My fondest memories of rail travel were during the GNER days. I loved that just about every weekday service at or around mealtimes had an on-board restaurant and they took pride in their glassware (it feels better drinking wine out of a wine glass rather than a tumbler). Being able to have a three course meal on-board the train is a great experience. Therefore I can't say privatisation is always bad and I'm certainly happy to give Virgin Trains East Coast a chance to prove themselves. However, I did believe East Coast was doing a good job and was profitable that the government should have instead focused on poor performing franchises such as Greater Anglia rather than risking a generally successful formula.

What have been the nice surprises?

They still talk to me! :) I've spoken to many people at various levels of the organisation including David Horne and they are keen to listen, he's one of the few railway MDs on Twitter and is happy for you to email him. The Save East Coast Rewards team have started an ongoing dialogue with the marketing director, Danny, with the intention of having meetings going forward every few months to see how things are progressing in our efforts to see passengers get rewarded more.

That said, the journey should be its own reward and I want to see the franchise be a success. If the only mistake they've made by the end of their franchise is Nectar then they'll probably still be the best operator in the UK. They have the right team to do great things, let's just hope that their budgets allow it (while keeping fares fair!)
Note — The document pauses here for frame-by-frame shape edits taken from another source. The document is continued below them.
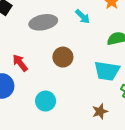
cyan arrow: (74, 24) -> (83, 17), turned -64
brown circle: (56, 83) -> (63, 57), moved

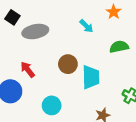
gray ellipse: (43, 22) -> (35, 32), moved
cyan trapezoid: (107, 71) -> (91, 77), moved, turned -100

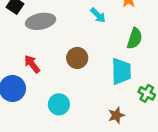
green semicircle: (119, 47) -> (135, 38), turned 120
cyan trapezoid: (91, 77) -> (121, 71), moved

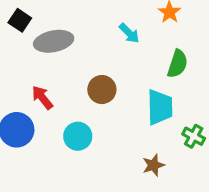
cyan circle: (59, 104) -> (78, 136), moved

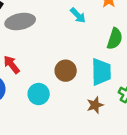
brown circle: (102, 90) -> (66, 71), moved
brown star: (153, 165) -> (95, 105), moved

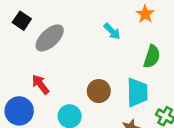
gray ellipse: (20, 22) -> (50, 38), turned -32

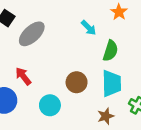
green semicircle: (152, 57) -> (110, 51), moved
The thing that's impressed me more than anything about VTEC is their community engagement. Doing things that promote the areas served by VTEC is a win-win situation for both themselves and the economies of the local areas if they can get more people to visit. Big events they've had a presence at have included the Lincoln Magna Carta celebrations, Newcastle (and the lesser known London) Pride and Edinburgh Fringe.

So as their launch poster said "great people, greater things!" I'm still optimistic for the future, even if it'll never be quite as rewarding. But don't worry, if I see standards slipping I'll certainly be doing my best to keep them on their toes and make improvements. Let's ensure we keep the East Coast the best in the UK.